------ Record set ------

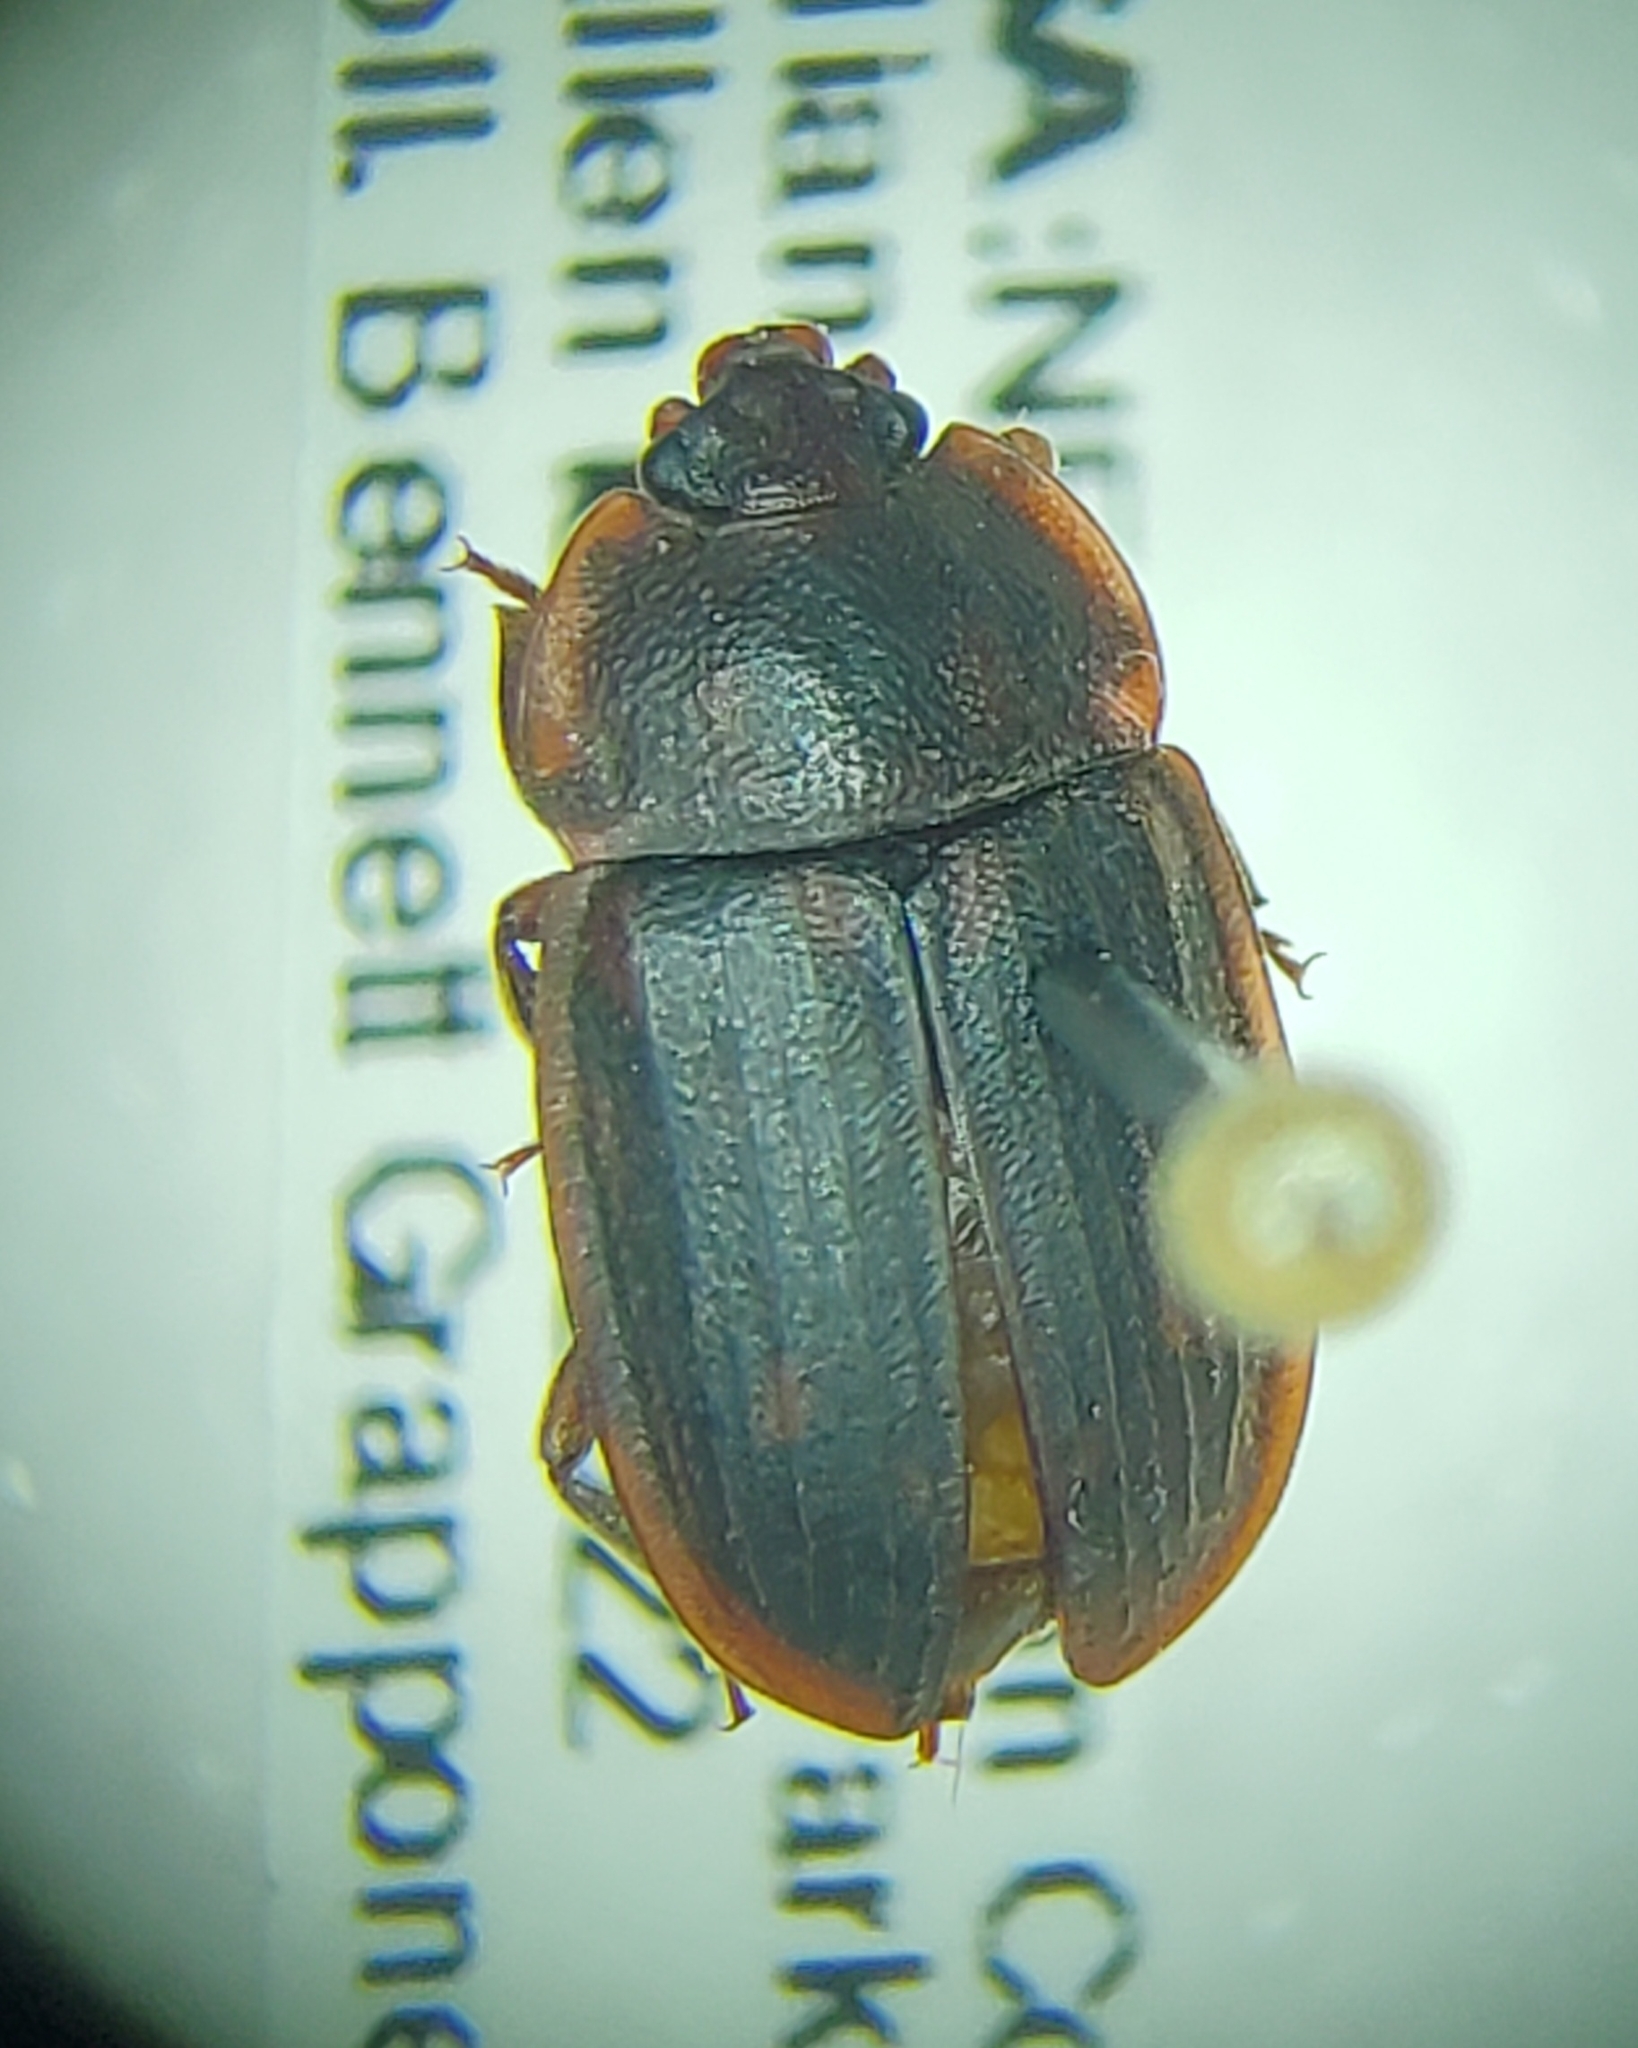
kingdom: Animalia
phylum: Arthropoda
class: Insecta
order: Coleoptera
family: Nitidulidae
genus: Phenolia
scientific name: Phenolia grossa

------

--- What you are asked to do ---
Can you swap "scientific name" for "species" throughout the data above and write the lines out again, leaving the pictures out and changing nothing else?

--- Written response ---
kingdom: Animalia
phylum: Arthropoda
class: Insecta
order: Coleoptera
family: Nitidulidae
genus: Phenolia
species: Phenolia grossa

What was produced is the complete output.